The Indicator Biden Fails To Get — Working Americans Are Losing Affordability

Plus, back-to-school Bidenomics are crippling American families.

AP/David Zalubowski
Shoppers at a Costco warehouse, July 11, 2023, at Sheridan, Colorado. AP/David Zalubowski

While it’s quite true that year-over-year inflation is cooling as the Fed has slammed on the brakes, and it’s also the case that people are working, as the unemployment rate is low, what the Bidens don’t understand is that their economic poll numbers are hovering in the 30s because average working people are losing affordability, on a daily basis.  

You may have a job — which is great — but after inflation your take-home pay has gone down 26 of the past 29 months. So, you may have to take a second job. In fact, each spouse in the family may have to take a second job just to get by.  

What’s the problem here? The level of prices has risen significantly in the past two years — from President Biden’s frenzied government spending, his war on fossil fuels, and the Fed’s money-printing up until recently.

The level of the consumer price index, for one, is up 16 percent since February 2021. Day-to-day necessities like groceries are up 19 percent. Gasoline at $3.85 is up about 40 percent. It was about $2.35 a couple years ago. Meats, poultry, and fish are up 19 percent. New cars are up 20 percent if you can get one. Used autos are up 34 percent.  

You go down the list, and you can see that these outsized price hikes take a real toll on traditional family life. Overall real wages are down about 3 percent. The average family is spending more than $700 a month more for everyday purchases than they were two years ago.  

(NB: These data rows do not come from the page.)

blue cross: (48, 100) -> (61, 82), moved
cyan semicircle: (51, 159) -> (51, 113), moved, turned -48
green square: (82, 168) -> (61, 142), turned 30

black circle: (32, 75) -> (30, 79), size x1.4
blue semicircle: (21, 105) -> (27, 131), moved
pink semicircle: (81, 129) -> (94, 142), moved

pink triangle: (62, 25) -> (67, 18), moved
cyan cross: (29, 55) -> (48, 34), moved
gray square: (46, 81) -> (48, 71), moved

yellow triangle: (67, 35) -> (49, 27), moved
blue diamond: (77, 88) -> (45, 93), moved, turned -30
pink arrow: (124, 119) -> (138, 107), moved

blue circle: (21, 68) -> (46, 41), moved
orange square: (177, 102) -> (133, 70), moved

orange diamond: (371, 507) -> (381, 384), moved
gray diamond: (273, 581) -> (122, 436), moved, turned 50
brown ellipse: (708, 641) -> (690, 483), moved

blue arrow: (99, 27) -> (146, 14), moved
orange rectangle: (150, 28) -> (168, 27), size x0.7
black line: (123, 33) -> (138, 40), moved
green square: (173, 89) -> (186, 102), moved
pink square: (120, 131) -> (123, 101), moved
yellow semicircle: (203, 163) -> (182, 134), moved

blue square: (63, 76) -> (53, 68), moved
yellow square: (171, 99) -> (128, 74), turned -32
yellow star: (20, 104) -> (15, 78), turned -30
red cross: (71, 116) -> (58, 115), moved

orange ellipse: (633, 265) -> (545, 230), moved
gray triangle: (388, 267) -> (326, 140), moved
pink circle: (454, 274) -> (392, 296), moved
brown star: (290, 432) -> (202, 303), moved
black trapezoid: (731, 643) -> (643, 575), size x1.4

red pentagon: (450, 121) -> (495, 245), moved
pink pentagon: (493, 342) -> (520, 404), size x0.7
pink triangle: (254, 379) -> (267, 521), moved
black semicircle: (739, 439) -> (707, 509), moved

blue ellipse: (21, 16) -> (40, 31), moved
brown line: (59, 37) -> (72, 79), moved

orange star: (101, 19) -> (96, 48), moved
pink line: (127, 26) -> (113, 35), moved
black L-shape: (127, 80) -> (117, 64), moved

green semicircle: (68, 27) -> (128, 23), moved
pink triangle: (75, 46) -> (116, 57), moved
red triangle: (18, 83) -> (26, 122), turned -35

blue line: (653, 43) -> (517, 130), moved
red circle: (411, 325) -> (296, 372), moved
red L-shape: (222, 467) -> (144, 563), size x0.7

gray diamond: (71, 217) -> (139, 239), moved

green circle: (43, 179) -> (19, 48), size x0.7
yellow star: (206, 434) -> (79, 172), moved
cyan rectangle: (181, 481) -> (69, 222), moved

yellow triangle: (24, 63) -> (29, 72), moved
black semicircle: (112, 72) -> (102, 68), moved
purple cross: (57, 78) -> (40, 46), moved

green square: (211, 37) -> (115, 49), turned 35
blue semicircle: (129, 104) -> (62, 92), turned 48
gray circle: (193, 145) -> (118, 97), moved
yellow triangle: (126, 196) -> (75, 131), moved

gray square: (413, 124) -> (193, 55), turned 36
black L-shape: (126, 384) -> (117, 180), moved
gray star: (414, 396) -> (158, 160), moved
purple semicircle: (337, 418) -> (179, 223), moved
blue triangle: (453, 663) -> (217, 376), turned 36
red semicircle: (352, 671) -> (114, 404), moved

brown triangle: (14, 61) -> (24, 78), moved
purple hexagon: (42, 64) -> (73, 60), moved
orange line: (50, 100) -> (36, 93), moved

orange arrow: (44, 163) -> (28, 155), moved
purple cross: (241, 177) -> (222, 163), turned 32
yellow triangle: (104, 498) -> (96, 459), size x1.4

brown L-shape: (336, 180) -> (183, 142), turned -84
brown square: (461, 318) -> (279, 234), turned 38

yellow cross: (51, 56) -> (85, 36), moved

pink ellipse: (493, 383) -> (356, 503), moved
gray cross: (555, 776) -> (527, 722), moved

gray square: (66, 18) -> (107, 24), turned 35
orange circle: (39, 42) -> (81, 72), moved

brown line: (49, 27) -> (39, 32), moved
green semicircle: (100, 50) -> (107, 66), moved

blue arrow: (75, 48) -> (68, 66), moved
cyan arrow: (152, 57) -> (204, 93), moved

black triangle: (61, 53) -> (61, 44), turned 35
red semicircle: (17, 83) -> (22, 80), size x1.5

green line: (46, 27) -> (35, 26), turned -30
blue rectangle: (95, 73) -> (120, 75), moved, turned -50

With mortgage rates now running upwards of 7.5 percent, housing affordability is the worst since 1997, according to a friend, Liz Peek. And, according to Speaker McCarthy, the reality of back-to-school under Bidenomics is very expensive.  

Pens, markers, and mechanical pencils cost 13 percent more today. Binders and folders cost 48.5 percent more than they did last year. Crayons and highlighters are up an average of 18.5 percent over the past year.  

So, when my friend Jared Bernstein, chairman of the Council of Economic Advisers, says that questions about inflation have gone “stale,” he’s really missing the point.

Affordability is different than inflation. The causality may be similar — namely excess spending and money creation — the reality, though, is that individual prices can be family killers.  

The other point worth making is that despite a softer inflation rate recently, especially compared to the gigantic inflation a year ago, the overall problem of rising prices has not yet been solved. Also, I want to make one more point.  

Last week, I spoke with President Trump about the need for supply-side policies like lower taxes and regulations and a lid on federal spending. But Mr. Trump’s first love is something he calls “liquid gold.” That refers to our vast energy resources, including oil and gas.  

Liquid gold affects literally hundreds of prices throughout our economy. The obvious one is gasoline. Open up those spigots, reignite production, and hundreds of business and family-oriented prices will go back down to where they were several years ago.  

That will conquer family inflation, and all the other “flations” you can think of.

From Mr. Kudlow’s broadcast on Fox Business News.